Composition and definition of functions

Question

I have an excercise which i don't understand what a i doing wrong.

Let $\mathbb{R}$ be the rational numbers set. Let $h$ and $g$ be functions from $\mathbb{R}$ to $\mathbb{R}$: $$ g(x)=x+1;\quad h(x)=2x-1 $$ Then I have to compose $h \;\mathrm{o}\; g$ or $h(g(x))$: $$ h(g(x))=h(x+1)=2(x+1)-1 $$ Then the question is: if $h \;\mathrm{o}\; g$ is defined from $\mathbb{R}$ to $\mathbb{R}$, the answer is Yes but I don't know why.

We know that $0$ isn't an element in $\mathbb{R}$ so: $$ 2x+1=0\quad x=-0.5 $$ So for the value $-0.5$ the function isn't defined?

What am I doing wrong here?

Answer 1

If $g$ is a funtion from $A$ to $B$ and $h$ is a function from $B$ to $C$, then surely $h\circ g$ is a function from $A$ to $C$. This also holds if $A=B=C$ as here. Your doubts can only sten from some misinterpretations of the objects used.

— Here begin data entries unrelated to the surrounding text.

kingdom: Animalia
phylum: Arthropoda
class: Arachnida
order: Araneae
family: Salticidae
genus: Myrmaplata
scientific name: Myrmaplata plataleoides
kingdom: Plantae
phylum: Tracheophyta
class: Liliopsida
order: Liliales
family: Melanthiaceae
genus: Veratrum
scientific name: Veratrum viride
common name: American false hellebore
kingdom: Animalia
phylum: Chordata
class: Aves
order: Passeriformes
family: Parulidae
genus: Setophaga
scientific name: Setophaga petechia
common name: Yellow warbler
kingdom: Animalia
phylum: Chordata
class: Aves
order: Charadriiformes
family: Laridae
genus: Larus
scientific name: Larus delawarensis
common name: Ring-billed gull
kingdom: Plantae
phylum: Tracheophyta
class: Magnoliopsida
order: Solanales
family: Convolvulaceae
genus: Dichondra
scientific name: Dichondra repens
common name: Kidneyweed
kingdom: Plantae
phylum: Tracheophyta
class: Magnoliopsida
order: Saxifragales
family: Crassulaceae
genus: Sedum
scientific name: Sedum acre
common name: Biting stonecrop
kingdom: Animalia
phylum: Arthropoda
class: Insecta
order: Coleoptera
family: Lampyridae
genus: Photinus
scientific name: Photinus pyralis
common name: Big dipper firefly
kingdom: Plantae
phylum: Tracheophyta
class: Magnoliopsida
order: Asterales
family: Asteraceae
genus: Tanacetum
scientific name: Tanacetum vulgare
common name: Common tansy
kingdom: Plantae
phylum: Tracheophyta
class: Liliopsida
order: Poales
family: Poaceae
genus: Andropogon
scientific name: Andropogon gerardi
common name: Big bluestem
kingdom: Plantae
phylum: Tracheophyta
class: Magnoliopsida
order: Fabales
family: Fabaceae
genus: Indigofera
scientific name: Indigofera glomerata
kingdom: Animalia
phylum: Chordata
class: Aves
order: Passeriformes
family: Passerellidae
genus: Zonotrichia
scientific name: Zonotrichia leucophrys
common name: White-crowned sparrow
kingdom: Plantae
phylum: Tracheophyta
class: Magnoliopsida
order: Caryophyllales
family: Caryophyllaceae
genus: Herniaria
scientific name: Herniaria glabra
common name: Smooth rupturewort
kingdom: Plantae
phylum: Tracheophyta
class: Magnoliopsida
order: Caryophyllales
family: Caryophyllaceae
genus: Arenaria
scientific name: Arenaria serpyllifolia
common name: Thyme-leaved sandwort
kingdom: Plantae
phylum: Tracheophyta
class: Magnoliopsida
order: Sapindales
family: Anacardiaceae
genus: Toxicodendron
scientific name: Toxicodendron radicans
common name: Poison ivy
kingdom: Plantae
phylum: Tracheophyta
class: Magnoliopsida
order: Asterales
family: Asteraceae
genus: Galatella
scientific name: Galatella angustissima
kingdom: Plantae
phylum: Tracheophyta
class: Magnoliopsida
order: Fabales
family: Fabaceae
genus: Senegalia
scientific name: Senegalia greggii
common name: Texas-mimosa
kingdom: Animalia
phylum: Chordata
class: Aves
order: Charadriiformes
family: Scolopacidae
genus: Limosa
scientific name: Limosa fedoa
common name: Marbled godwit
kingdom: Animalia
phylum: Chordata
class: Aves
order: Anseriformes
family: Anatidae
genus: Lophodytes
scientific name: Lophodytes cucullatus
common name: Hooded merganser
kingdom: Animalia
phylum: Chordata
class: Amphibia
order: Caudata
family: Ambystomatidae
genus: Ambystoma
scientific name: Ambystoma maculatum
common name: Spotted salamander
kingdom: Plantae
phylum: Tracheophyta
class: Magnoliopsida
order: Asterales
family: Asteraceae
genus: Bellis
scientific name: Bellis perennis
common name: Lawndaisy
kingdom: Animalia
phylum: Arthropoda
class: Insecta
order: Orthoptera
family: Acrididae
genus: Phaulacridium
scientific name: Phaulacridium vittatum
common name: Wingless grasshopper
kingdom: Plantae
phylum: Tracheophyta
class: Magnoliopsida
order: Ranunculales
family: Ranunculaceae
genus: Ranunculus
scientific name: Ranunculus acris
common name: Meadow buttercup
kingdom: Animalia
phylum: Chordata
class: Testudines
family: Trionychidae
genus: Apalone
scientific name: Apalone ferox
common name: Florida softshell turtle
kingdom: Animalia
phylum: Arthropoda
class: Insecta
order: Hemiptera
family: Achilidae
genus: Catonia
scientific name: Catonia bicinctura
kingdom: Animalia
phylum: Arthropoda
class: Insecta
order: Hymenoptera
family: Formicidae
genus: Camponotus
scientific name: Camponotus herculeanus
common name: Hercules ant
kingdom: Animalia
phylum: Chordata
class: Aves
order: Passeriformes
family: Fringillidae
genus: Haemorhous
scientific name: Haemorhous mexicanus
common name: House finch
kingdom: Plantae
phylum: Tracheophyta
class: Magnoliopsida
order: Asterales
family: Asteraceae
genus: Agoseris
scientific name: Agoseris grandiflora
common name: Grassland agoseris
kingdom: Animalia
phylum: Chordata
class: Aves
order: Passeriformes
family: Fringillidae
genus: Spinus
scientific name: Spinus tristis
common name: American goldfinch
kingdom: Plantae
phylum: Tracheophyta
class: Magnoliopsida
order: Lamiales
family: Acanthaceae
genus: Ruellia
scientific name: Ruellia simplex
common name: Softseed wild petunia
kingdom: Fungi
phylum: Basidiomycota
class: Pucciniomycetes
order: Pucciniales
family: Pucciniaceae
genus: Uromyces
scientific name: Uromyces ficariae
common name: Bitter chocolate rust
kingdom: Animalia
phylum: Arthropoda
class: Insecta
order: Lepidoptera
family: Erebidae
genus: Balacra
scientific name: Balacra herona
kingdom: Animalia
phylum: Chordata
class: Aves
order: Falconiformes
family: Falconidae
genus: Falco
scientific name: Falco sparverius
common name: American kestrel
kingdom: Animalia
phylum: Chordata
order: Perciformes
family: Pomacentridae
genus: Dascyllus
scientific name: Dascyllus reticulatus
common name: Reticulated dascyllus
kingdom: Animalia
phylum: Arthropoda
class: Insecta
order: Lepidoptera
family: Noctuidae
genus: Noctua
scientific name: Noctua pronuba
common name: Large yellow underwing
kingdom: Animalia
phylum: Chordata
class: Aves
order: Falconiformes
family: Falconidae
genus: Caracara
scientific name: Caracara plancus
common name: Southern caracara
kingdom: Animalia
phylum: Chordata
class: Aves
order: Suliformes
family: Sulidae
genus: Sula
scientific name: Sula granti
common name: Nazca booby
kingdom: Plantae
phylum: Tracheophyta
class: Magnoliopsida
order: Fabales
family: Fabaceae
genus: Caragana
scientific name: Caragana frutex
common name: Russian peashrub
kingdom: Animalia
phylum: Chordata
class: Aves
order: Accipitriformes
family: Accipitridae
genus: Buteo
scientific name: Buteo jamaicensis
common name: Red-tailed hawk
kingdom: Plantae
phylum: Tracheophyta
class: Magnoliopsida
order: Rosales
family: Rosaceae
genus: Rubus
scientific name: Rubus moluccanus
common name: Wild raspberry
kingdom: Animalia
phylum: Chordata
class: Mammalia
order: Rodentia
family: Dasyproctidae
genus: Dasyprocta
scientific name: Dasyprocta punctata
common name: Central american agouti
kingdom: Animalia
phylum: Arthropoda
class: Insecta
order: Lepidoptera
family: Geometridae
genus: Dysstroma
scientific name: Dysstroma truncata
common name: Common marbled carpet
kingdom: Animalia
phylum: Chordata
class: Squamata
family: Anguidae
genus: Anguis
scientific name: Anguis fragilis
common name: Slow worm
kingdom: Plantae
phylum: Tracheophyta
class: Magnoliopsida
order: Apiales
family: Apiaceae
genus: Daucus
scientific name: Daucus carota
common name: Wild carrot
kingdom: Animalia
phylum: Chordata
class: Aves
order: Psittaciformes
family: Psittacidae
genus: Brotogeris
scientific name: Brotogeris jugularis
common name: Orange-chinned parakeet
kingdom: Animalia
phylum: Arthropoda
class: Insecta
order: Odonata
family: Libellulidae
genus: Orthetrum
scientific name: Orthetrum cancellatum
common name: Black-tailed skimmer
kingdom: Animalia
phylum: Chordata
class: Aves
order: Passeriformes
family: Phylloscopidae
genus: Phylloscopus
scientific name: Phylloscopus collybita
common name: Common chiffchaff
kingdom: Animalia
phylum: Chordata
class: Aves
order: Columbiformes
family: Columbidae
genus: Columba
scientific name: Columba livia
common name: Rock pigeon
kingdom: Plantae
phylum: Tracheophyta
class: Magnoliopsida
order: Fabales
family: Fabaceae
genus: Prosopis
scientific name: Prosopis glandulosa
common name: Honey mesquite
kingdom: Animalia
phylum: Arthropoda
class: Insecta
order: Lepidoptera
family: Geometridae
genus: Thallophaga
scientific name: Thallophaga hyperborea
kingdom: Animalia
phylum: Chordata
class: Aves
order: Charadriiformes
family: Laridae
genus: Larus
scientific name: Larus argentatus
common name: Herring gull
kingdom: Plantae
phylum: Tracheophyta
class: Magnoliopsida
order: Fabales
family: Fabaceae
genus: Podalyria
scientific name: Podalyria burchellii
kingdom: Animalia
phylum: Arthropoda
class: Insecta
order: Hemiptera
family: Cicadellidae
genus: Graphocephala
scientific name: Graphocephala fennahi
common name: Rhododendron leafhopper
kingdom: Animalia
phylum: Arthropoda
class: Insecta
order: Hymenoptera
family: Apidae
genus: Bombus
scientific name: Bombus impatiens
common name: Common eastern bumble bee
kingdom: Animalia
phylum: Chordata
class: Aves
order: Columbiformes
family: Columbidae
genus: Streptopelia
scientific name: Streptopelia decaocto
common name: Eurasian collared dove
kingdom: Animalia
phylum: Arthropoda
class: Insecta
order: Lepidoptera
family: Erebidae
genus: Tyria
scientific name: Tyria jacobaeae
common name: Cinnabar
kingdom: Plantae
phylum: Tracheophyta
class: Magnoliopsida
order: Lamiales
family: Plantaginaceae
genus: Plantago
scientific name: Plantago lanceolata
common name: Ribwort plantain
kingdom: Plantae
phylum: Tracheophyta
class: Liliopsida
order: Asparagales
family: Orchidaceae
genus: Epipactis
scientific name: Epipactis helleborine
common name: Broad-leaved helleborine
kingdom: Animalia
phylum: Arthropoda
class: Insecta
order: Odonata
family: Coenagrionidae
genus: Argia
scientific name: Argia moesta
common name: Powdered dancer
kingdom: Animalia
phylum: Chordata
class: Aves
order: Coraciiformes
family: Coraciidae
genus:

• If $\mathbb R$ is the set of real numbers (as that is what this symbol conventionally denotes) then clearly $0\in\mathbb R$ and your doubt does not apply.
• If the question is concerend with rational numbers then the conventional symbol would rather be $\mathbb Q$, not $\mathbb R$. Still, $0$ is a rational number, so no problem here.
• If you really want $\mathbb R$ to denote some set that does not contain $0$ and still $g,h$ should be functions from that set to itself, it is possible that you rather want to talk about the set of irrational numbers. This set does not have a generally accepted notation, sometimes $\mathbb I$ is used, but most would just write $\mathbb R\setminus \mathbb Q$ without further abbreviation. Your doubt is still not valid in this case as the problematic $x=-0.5$ turns out to be rational (that is not irrational).

Answer 2

Well as said before everthing is fine, 0 is part of the rational numbers set so the function is defind.